═════ Material for this exercise ═════
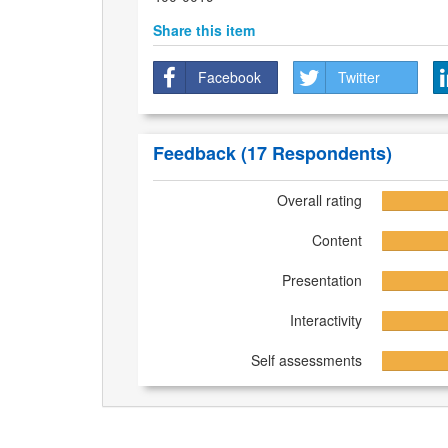
Share this item
Facebook
Twitter
Feedback
(17 Respondents)
Overall rating
Content
Presentation
Interactivity
Self assessments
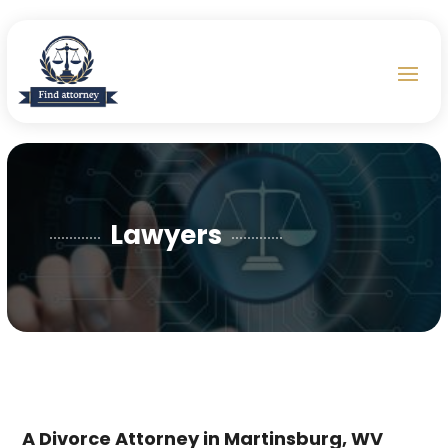
Lawyers
A Divorce Attorney in Martinsburg, WV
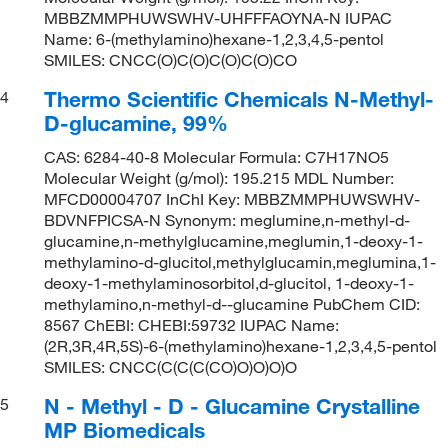
MBBZMMPHUWSWHV-UHFFFAOYNA-N IUPAC
Name: 6-(methylamino)hexane-1,2,3,4,5-pentol
SMILES: CNCC(O)C(O)C(O)C(O)CO
Thermo Scientific Chemicals N-Methyl-
4
D-glucamine, 99%
CAS: 6284-40-8 Molecular Formula: C7H17NO5
Molecular Weight (g/mol): 195.215 MDL Number:
MFCD00004707 InChI Key: MBBZMMPHUWSWHV-
BDVNFPICSA-N Synonym: meglumine,n-methyl-d-
glucamine,n-methylglucamine,meglumin,1-deoxy-1-
methylamino-d-glucitol,methylglucamin,meglumina,1-
deoxy-1-methylaminosorbitol,d-glucitol, 1-deoxy-1-
methylamino,n-methyl-d--glucamine PubChem CID:
8567 ChEBI: CHEBI:59732 IUPAC Name:
(2R,3R,4R,5S)-6-(methylamino)hexane-1,2,3,4,5-pentol
SMILES: CNCC(C(C(C(CO)O)O)O)O
N - Methyl - D - Glucamine Crystalline
5
MP Biomedicals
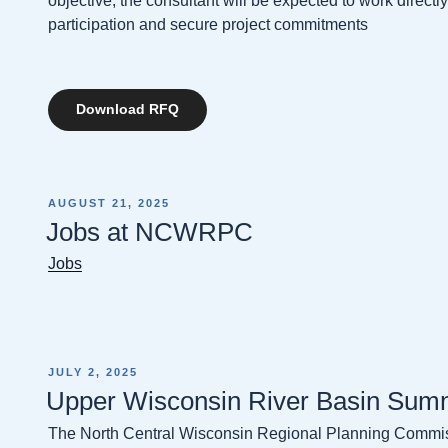
objective, the consultant will be expected to work direct
participation and secure project commitments
Download RFQ
POSTED
AUGUST 21, 2025
ON
Jobs at NCWRPC
Jobs
POSTED
JULY 2, 2025
ON
Upper Wisconsin River Basin Summ
The North Central Wisconsin Regional Planning Comm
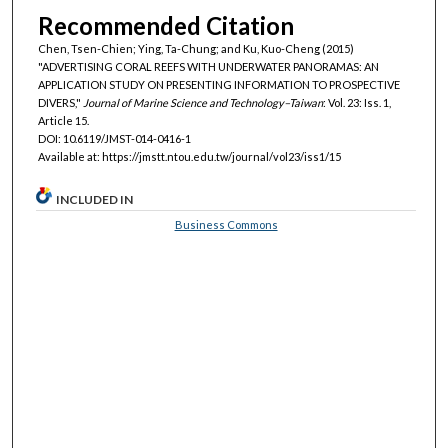
Recommended Citation
Chen, Tsen-Chien; Ying, Ta-Chung; and Ku, Kuo-Cheng (2015)
"ADVERTISING CORAL REEFS WITH UNDERWATER PANORAMAS: AN
APPLICATION STUDY ON PRESENTING INFORMATION TO PROSPECTIVE
DIVERS,"
Journal of Marine Science and Technology–Taiwan
: Vol. 23: Iss. 1,
Article 15.
DOI: 10.6119/JMST-014-0416-1
Available at: https://jmstt.ntou.edu.tw/journal/vol23/iss1/15
INCLUDED IN
Business Commons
═════
What you should do: Each line that holds the word "deoxy" should be extracted from the records.

Written answer:
glucamine,n-methylglucamine,meglumin,1-deoxy-1-
deoxy-1-methylaminosorbitol,d-glucitol, 1-deoxy-1-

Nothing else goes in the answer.